Do this:
Return the stretch of the cookie post from "Deluxe Chocolate Chip Cookies Vegan" through "your sweet tooth!", copied word for word.

Text:
◇ ◇ ◇ ◇ ◇

October 25, 2013 by Tami Kramer 16 Comments

These are not your momma’s chocolate chip cookies – no they are even better! Be forewarned that these are over the top delicious and quite addictive so be sure to make them when you have others to share them with. They taste rich and decadent just the way a chocolate chip cookie should taste. I’ll share a little secret with you, these cookies are made with healthy wholesome ingredients like rolled oats, nut butter, sunflower seeds, pumpkin seeds, sesame seeds, chia seeds, ground flax seeds, maple syrup and yes dark chocolate chips!

Deluxe Chocolate Chip Cookies Vegan

 No one would think these incredible treats are made without eggs, butter, cholesterol ,oil or refined sugar! The superb combination of ingredients results in a rich, moist flavorful cookie. I found this recipe over at Happy Healthy Long Life and she got it from I Like It Green blog. I renamed them as they deserve to be called deluxe. Yes these are a special treat but one you can feel good about eating. Your sweet tooth will be satisfied but you won’t be sent into a sugar comma!

Deluxe Chocolate Cookies

Be prepared to share the recipe as everyone you serve them to will ask for a copy! Trust me you have to make these cookies. They get a two thumbs up from all of my taste testers.

Healthy Librarian – shared on Nutmeg Notebook

Deluxe Chocolate Chip Cookies

5 from 1 vote
A cookie that will satisfy your sweet tooth!

◇ ◇ ◇ ◇ ◇

Provided data:
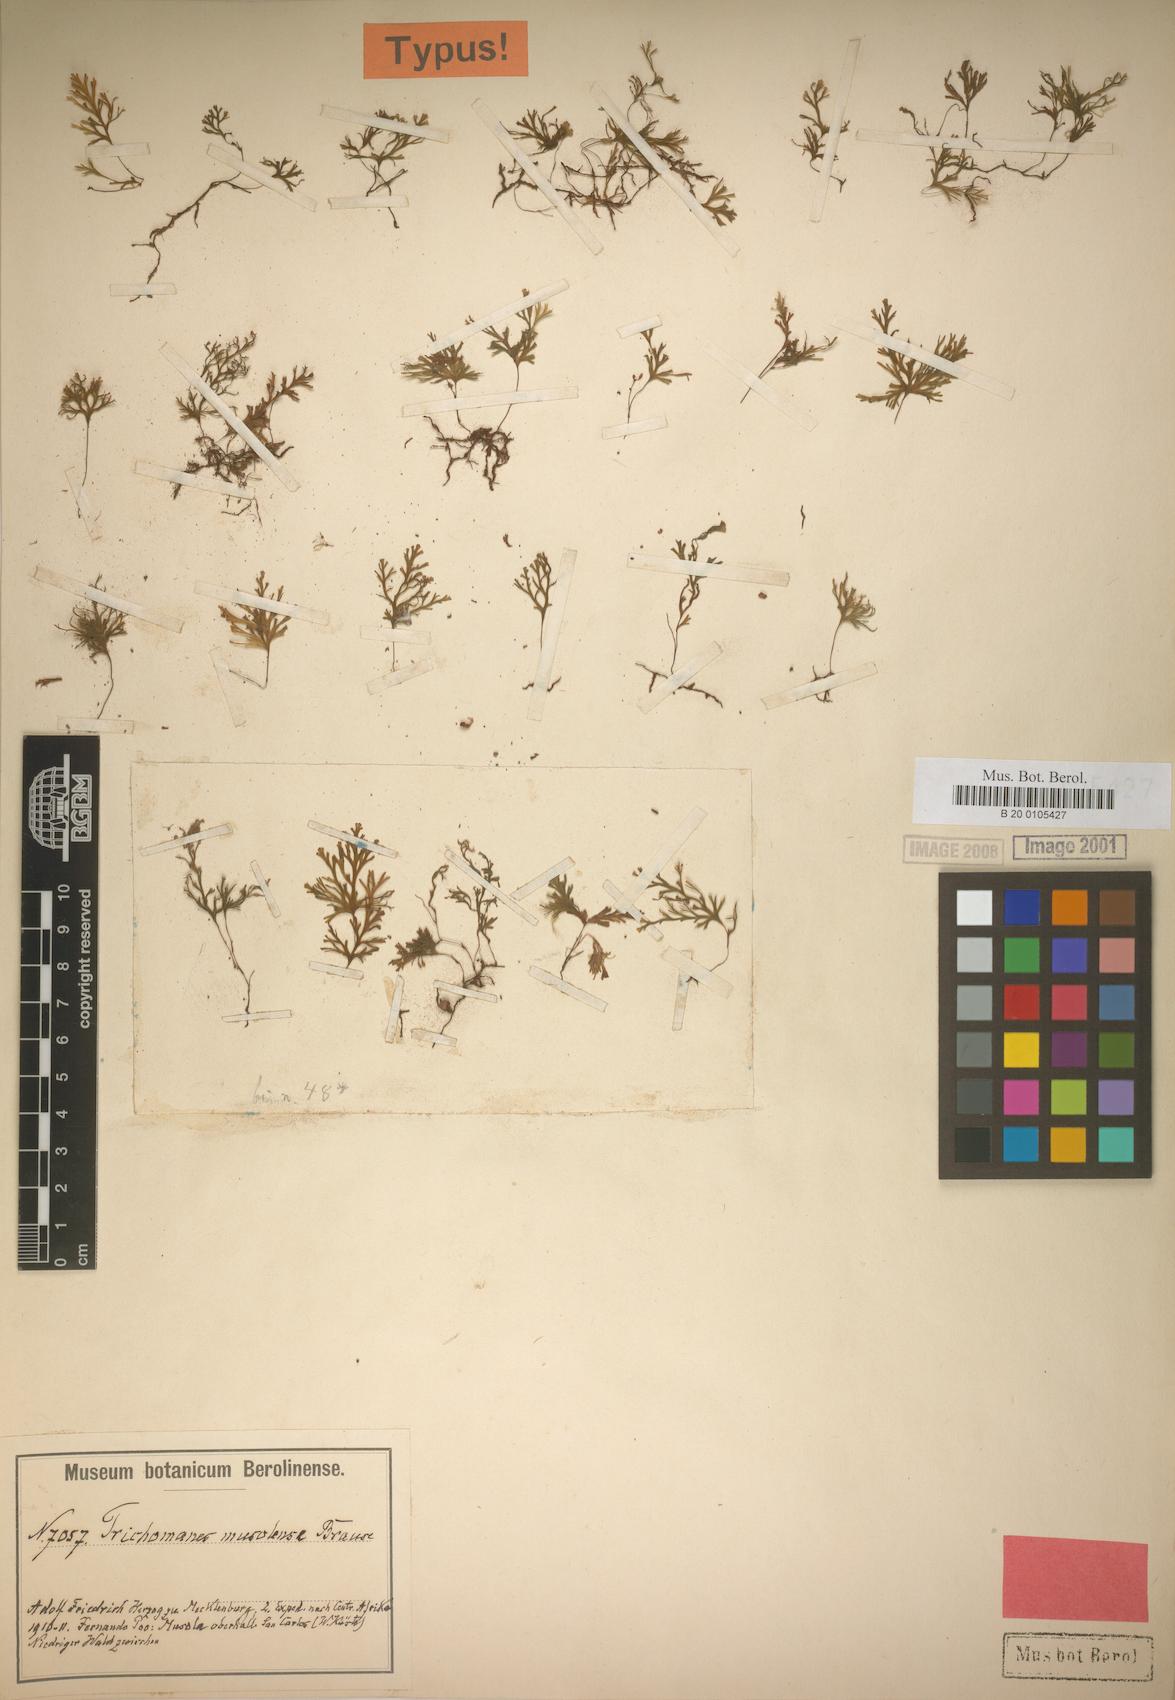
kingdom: Plantae
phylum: Tracheophyta
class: Polypodiopsida
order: Hymenophyllales
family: Hymenophyllaceae
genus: Crepidomanes
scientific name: Crepidomanes parvulum
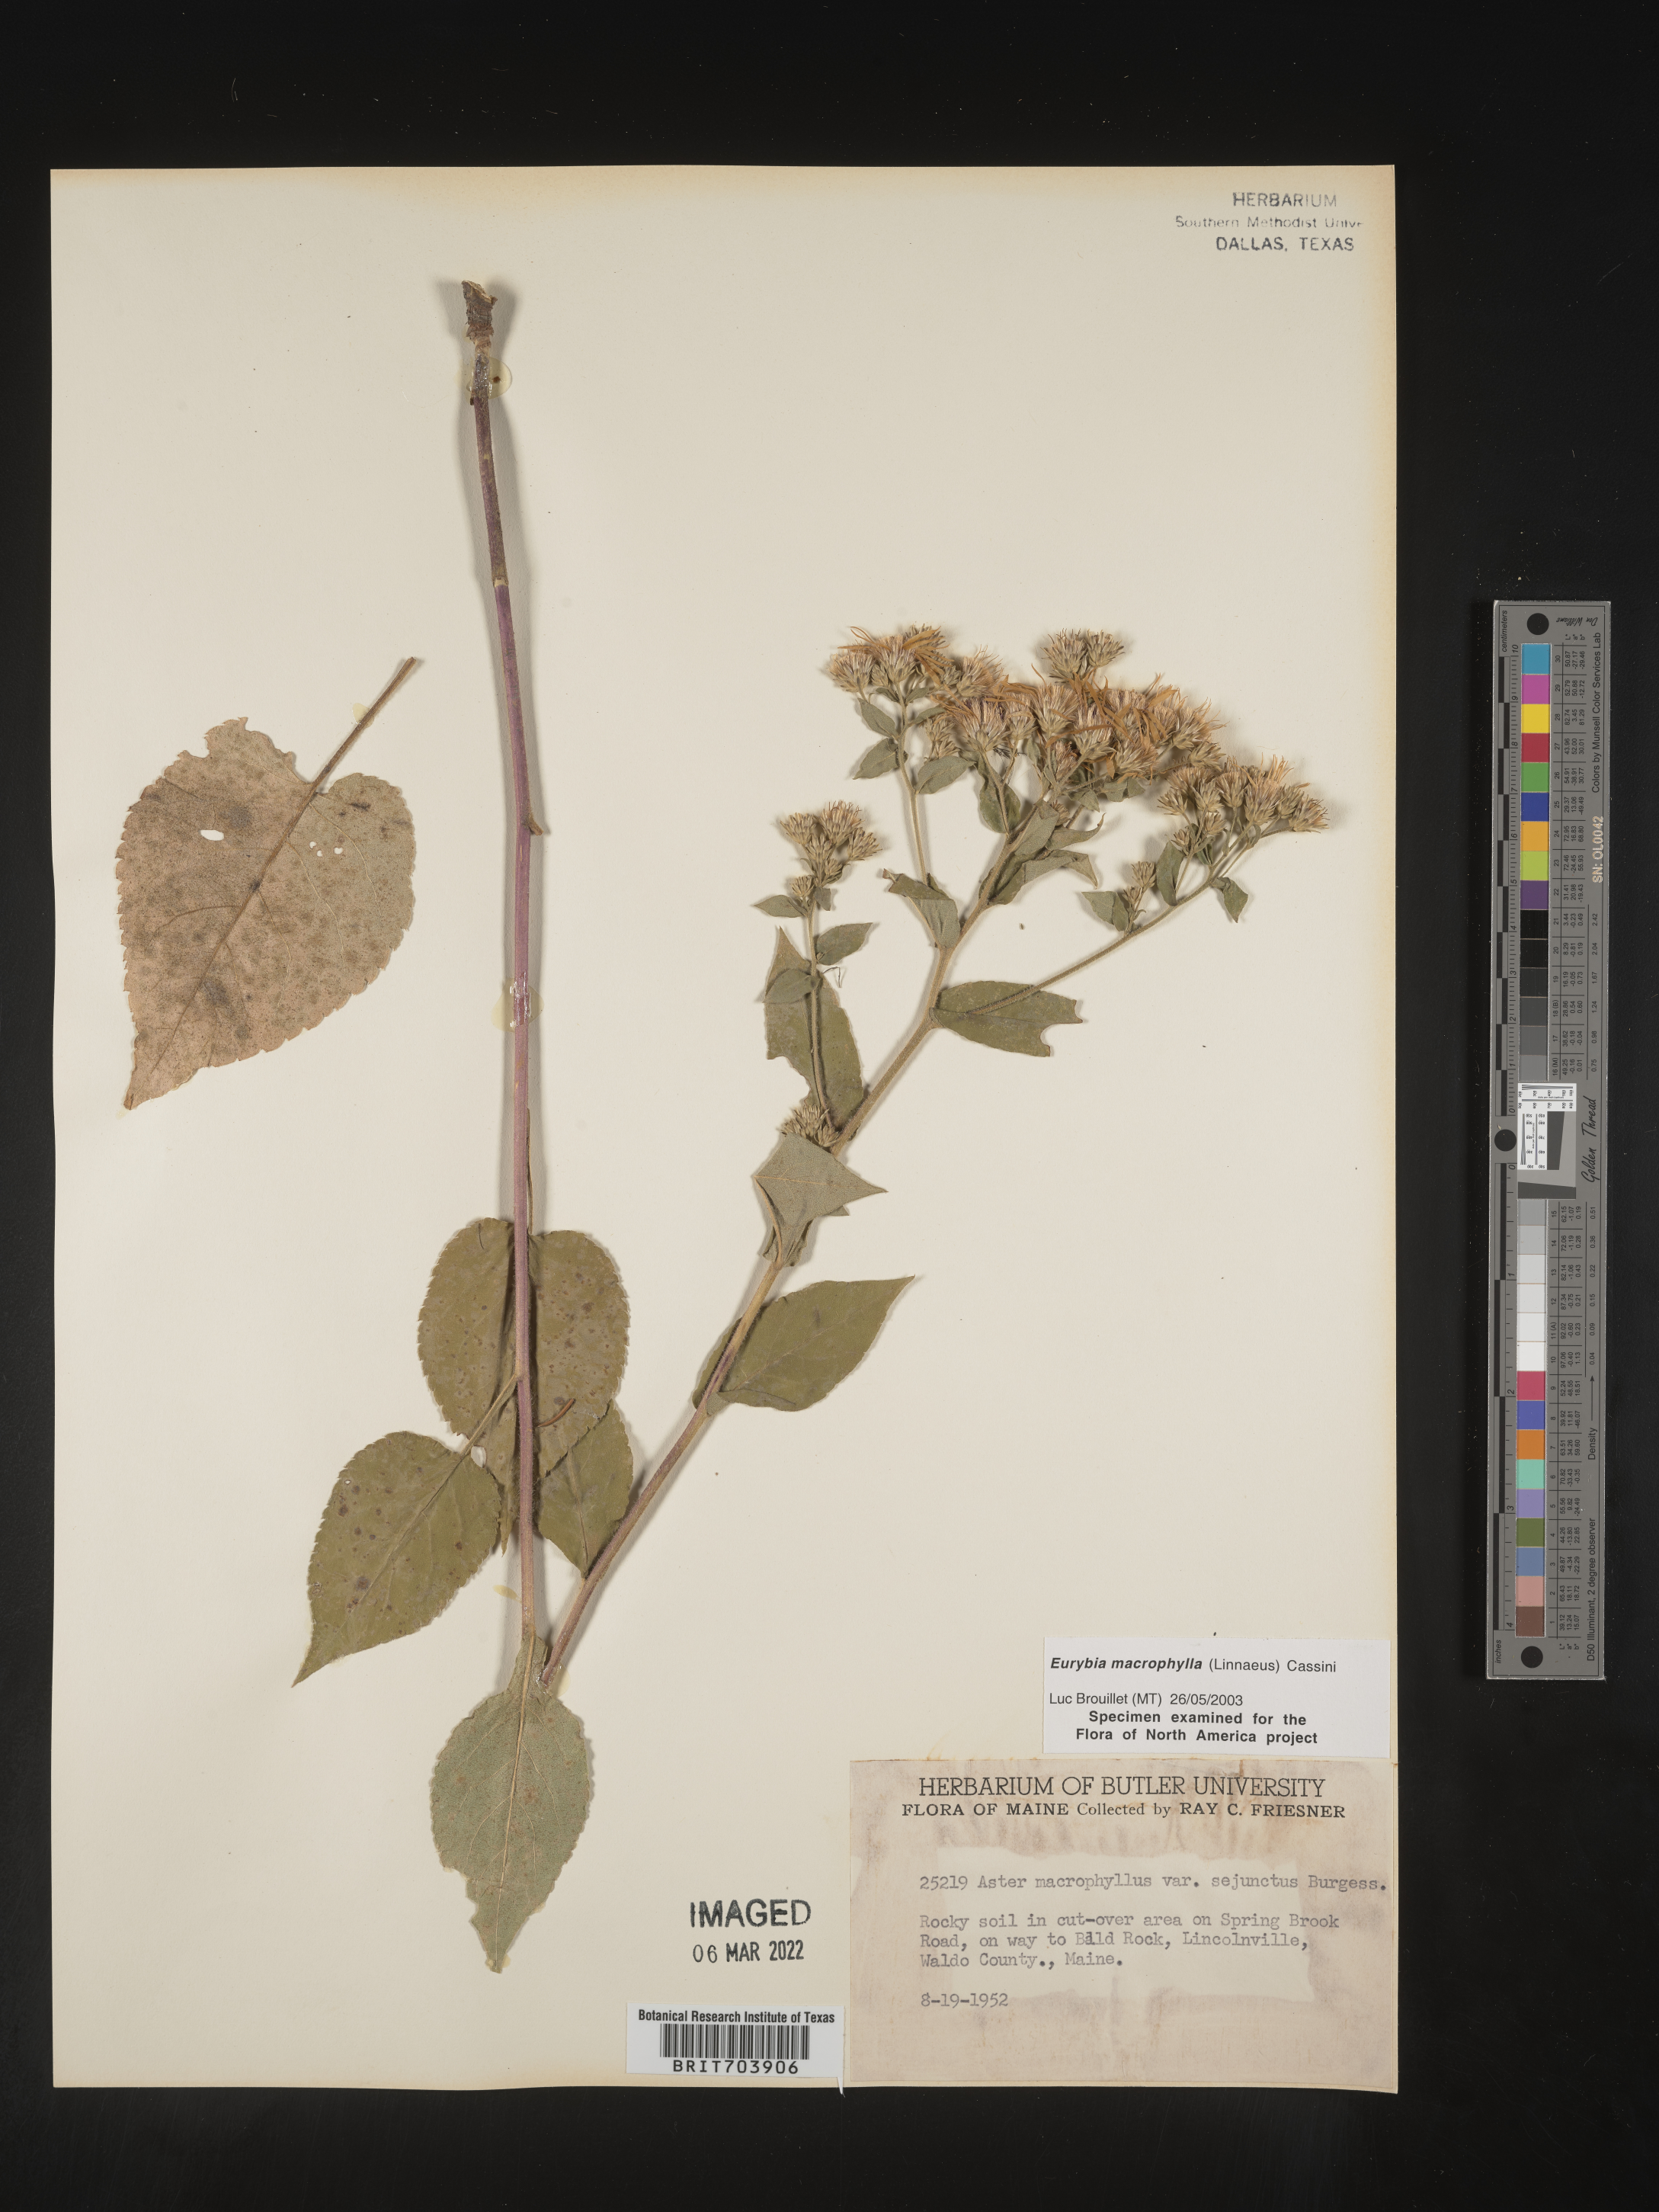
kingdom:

◇ ◇ ◇ ◇ ◇

Expected answer:
Deluxe Chocolate Chip Cookies Vegan

 No one would think these incredible treats are made without eggs, butter, cholesterol ,oil or refined sugar! The superb combination of ingredients results in a rich, moist flavorful cookie. I found this recipe over at Happy Healthy Long Life and she got it from I Like It Green blog. I renamed them as they deserve to be called deluxe. Yes these are a special treat but one you can feel good about eating. Your sweet tooth will be satisfied but you won’t be sent into a sugar comma!

Deluxe Chocolate Cookies

Be prepared to share the recipe as everyone you serve them to will ask for a copy! Trust me you have to make these cookies. They get a two thumbs up from all of my taste testers.

Healthy Librarian – shared on Nutmeg Notebook

Deluxe Chocolate Chip Cookies

5 from 1 vote
A cookie that will satisfy your sweet tooth!